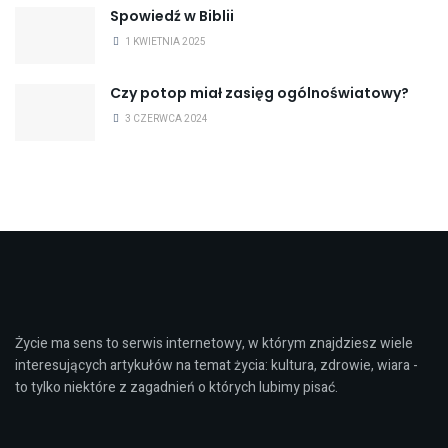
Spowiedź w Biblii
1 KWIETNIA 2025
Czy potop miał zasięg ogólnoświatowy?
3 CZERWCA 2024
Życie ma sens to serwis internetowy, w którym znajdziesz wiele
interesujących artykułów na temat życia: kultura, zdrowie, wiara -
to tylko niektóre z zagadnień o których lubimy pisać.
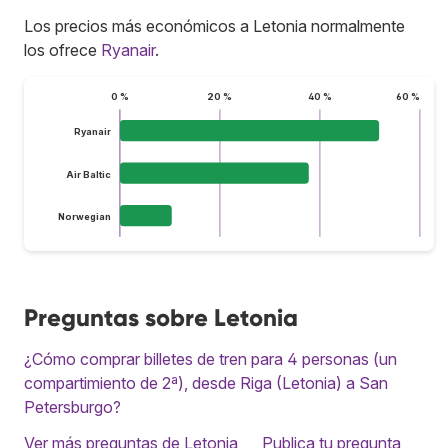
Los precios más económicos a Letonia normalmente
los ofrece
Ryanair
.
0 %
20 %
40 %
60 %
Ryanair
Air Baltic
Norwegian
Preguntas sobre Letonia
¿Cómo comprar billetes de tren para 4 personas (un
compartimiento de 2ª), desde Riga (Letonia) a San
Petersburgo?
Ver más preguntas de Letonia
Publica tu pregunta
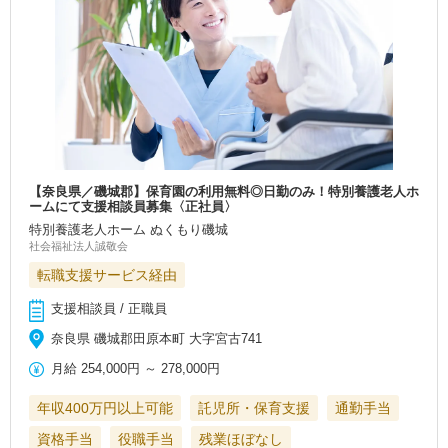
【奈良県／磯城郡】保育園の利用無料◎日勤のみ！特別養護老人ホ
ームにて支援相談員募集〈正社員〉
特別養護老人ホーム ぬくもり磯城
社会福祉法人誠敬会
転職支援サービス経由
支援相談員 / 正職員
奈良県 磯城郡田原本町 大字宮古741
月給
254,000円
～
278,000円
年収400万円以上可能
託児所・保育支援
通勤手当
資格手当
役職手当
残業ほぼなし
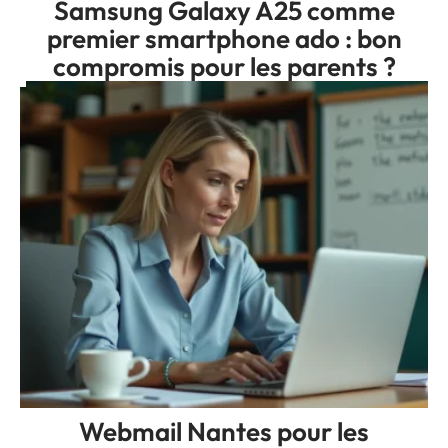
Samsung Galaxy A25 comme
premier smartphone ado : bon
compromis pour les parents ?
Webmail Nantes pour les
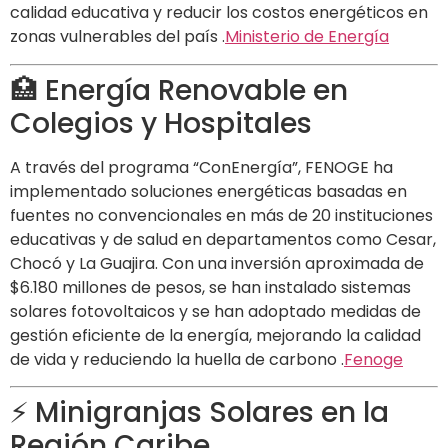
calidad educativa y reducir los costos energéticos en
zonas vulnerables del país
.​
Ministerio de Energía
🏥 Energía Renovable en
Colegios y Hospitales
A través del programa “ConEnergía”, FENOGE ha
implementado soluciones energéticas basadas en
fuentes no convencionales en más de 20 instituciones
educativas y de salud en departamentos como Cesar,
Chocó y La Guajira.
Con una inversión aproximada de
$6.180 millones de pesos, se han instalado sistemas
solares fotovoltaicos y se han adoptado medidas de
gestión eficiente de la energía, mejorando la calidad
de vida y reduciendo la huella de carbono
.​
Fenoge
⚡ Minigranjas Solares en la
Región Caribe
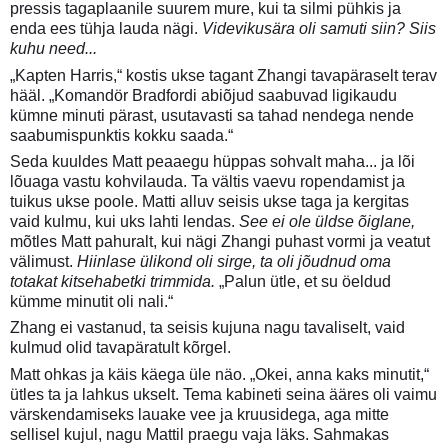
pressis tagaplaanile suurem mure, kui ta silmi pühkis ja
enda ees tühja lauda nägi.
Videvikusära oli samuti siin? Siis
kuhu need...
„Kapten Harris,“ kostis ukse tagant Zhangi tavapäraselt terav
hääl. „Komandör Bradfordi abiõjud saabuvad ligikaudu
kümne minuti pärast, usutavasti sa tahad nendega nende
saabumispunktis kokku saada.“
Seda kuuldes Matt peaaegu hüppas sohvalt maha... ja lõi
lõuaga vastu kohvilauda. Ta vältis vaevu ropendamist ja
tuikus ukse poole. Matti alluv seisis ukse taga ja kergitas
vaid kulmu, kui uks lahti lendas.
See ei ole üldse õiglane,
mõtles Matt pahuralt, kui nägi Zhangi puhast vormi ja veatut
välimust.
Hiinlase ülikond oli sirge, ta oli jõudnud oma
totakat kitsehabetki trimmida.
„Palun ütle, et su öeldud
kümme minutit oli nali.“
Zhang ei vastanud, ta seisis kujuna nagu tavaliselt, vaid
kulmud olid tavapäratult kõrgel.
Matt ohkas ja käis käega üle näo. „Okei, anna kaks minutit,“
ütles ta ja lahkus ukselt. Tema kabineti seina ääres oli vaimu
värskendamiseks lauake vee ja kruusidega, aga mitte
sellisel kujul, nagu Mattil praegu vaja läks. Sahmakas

=-=-=-=-=

*Aim of the task*: Please list every line of the records that contains "vaid".

*Output*:
vaid kulmu, kui uks lahti lendas.
Zhang ei vastanud, ta seisis kujuna nagu tavaliselt, vaid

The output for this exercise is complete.